* _Work order A_
Which expressions does the onComplete thread give as examples right after calling lucas = processRSS an expression like any other?
* _Work order B_
Reproduce the stretch of the onComplete thread from "To elaborate a" through "that simplified value.".

* _Source extract_

# # # # #

To elaborate a little:

lucas = processRSS is an expression like any other:

lucas = processRSS
4 + 3
"My name is " + myName
!myBoolean

As with any other expression, it gets simplified first, and the
onComplete property takes on that simplified value.

In the case of the assignment operator (=), the expression simplifies
to the value being assigned (in this case, a reference to the
processRSS function).

Best to avoid this syntax entirely - I've seen it used as sugar, but
IMHO it's just confusing.



On Jun 30, 6:52 am, "Frederick Polgardy" <[EMAIL PROTECTED]> wrote:
> FYI, what you're doing in this example is setting the value of lucas to the
> function processRSS immediately, and then handing that value to Ajax.Request
> as the onComplete handler.  Syntactically it may look like it's performing
> the assignment in the callback, but it isn't.
>
> -Fred
>
>
>
> On Mon, Jun 30, 2008 at 3:51 AM, ljundie <[EMAIL PROTECTED]> wrote:
>
> > var lucas = 0;
>
> > function loadRSS() {
> >         var url = "sample_feeds/sample_feeds_TTblog.xhtml";
> >         var myAjax = new Ajax.Request( url, {
>
> >    method: 'get',
>
> >    parameters: '',
>
> >    onComplete: lucas = processRSS
>
> >    });
> >         }
>
> --
> Science answers questions; philosophy questions answers.

# # # # #

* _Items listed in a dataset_

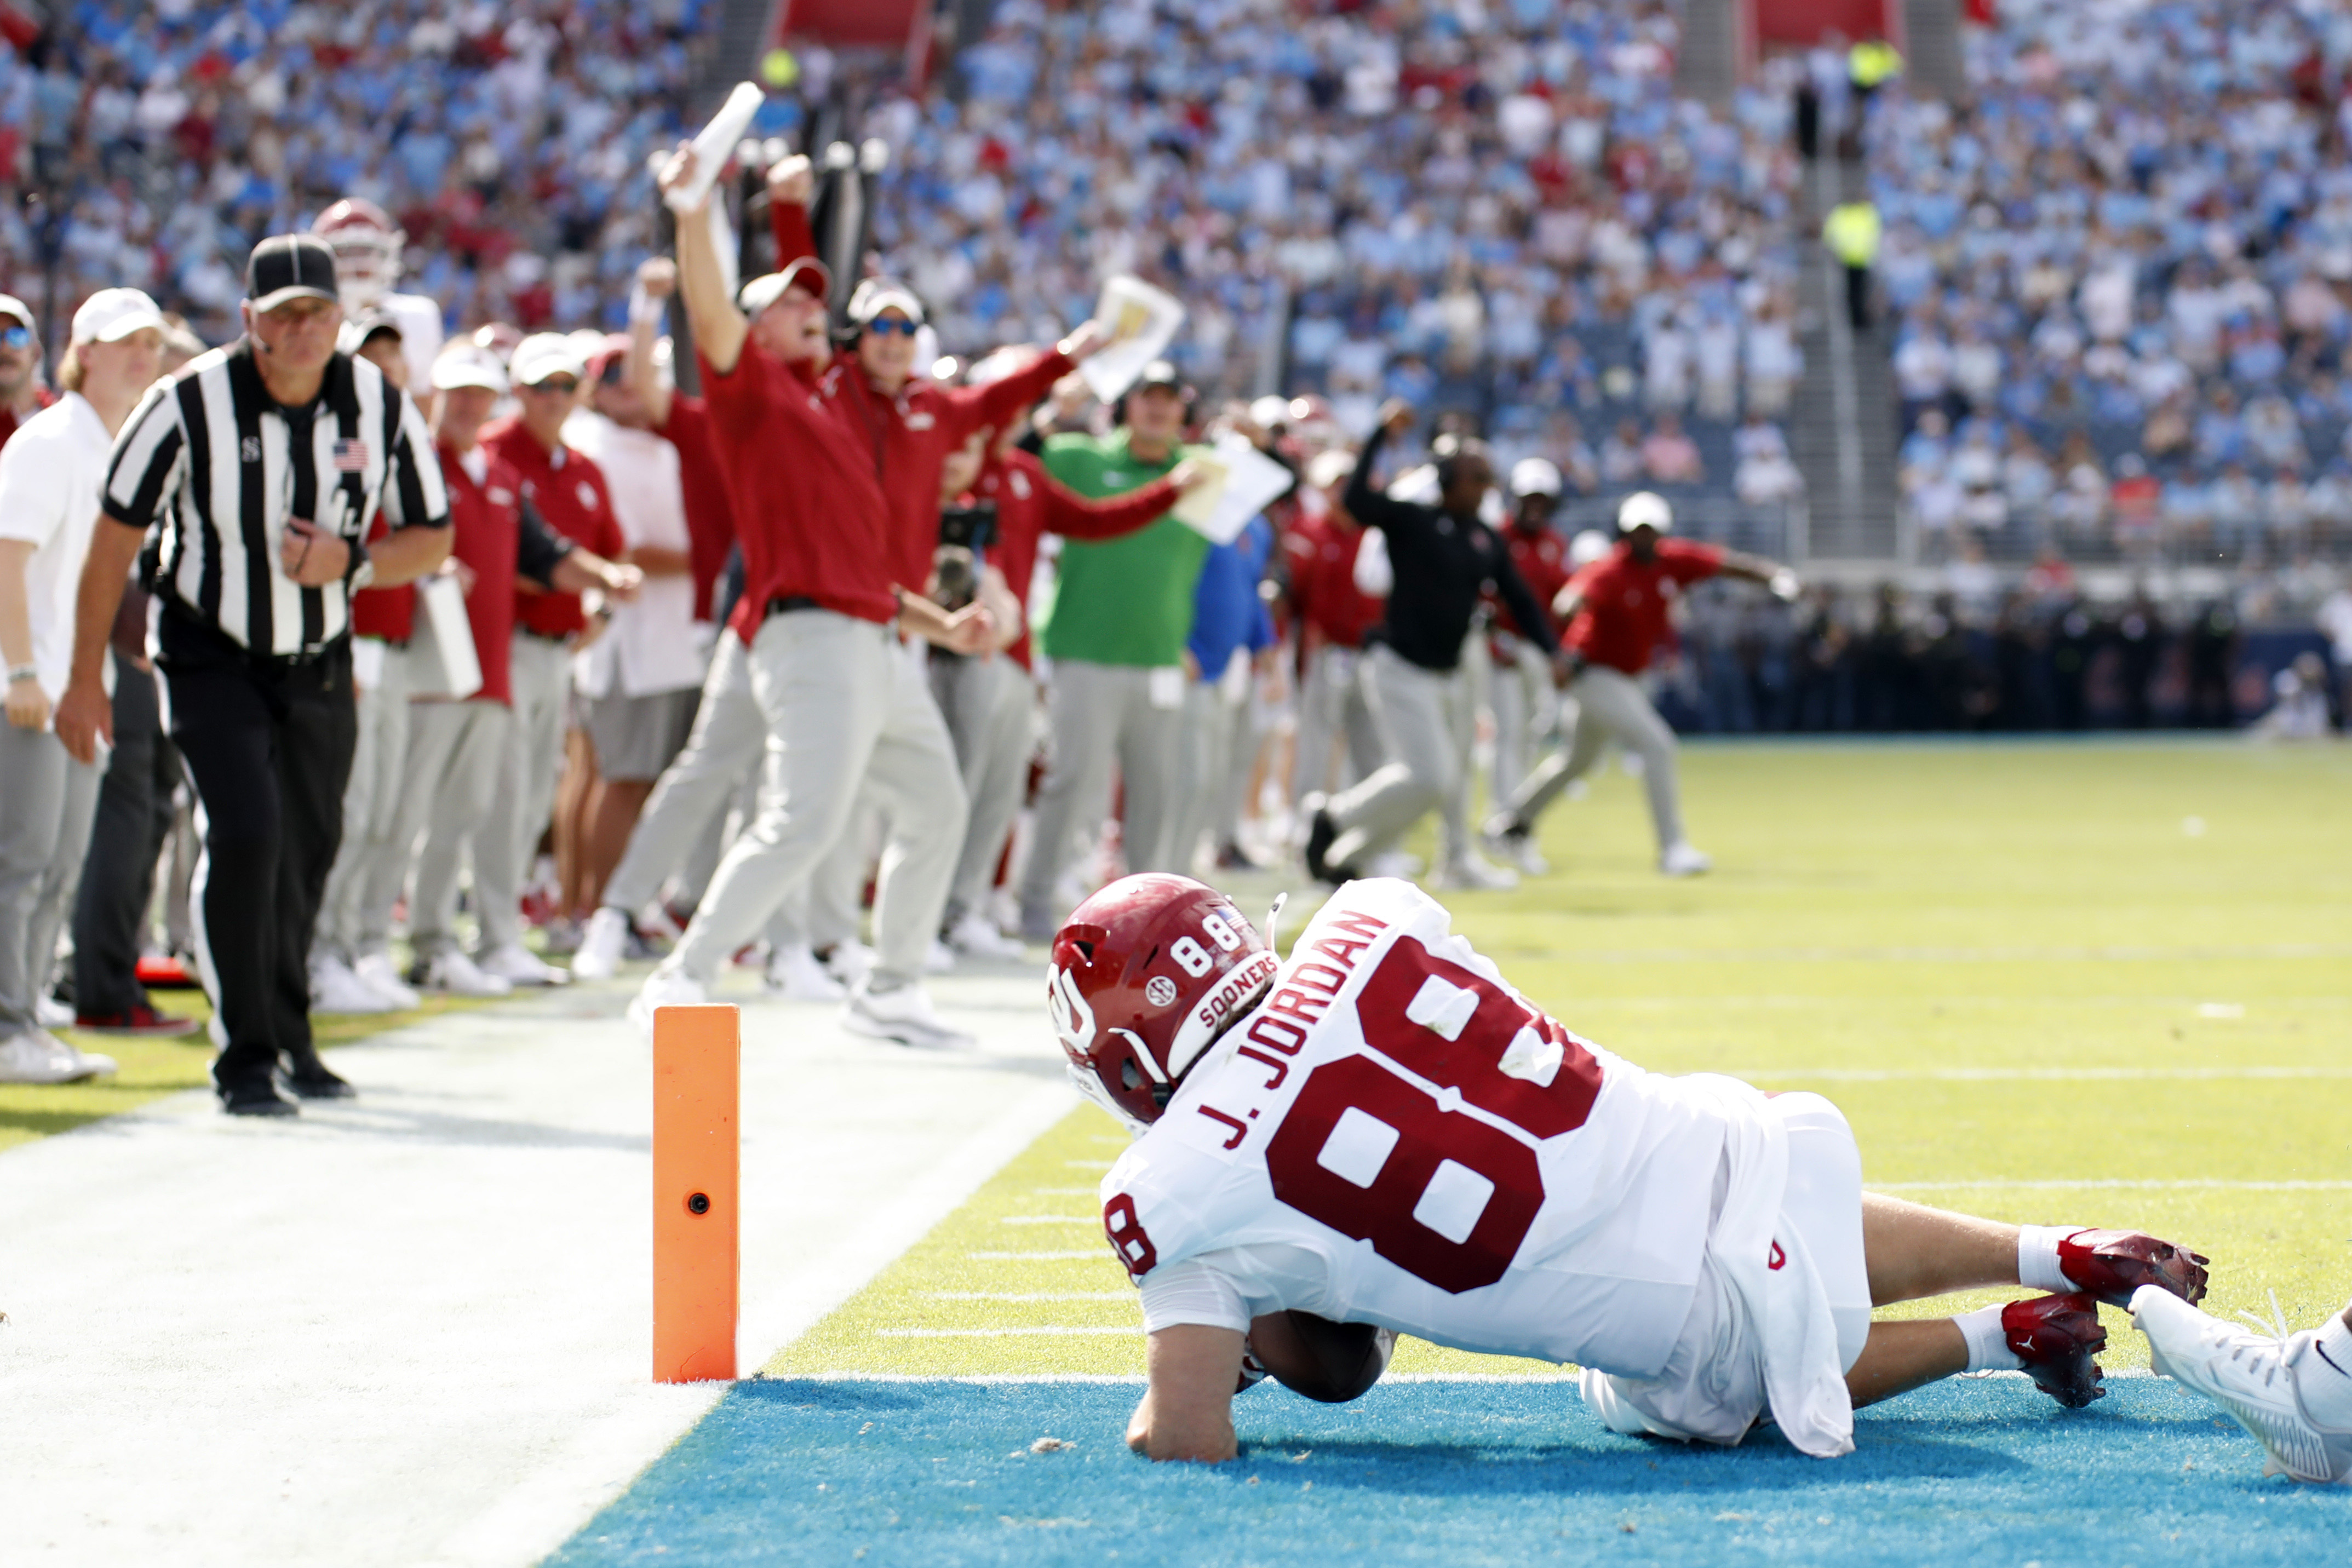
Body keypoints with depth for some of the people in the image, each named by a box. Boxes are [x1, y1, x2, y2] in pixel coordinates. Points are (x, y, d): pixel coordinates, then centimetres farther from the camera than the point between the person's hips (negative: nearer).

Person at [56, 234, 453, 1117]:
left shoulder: (381, 407, -10)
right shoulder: (191, 405, -19)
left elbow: (433, 539, 1)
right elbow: (116, 537, -11)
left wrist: (351, 562, -21)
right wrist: (86, 679, -9)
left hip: (320, 663, 4)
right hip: (211, 656, -4)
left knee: (308, 851, 12)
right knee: (246, 834, -19)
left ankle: (287, 1036, 35)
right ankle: (244, 1060, -9)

# # # # #

* _Exercise result A_
- lucas = processRSS
- 4 + 3
- "My name is " + myName
- !myBoolean

* _Exercise result B_
To elaborate a little:

lucas = processRSS is an expression like any other:

lucas = processRSS
4 + 3
"My name is " + myName
!myBoolean

As with any other expression, it gets simplified first, and the
onComplete property takes on that simplified value.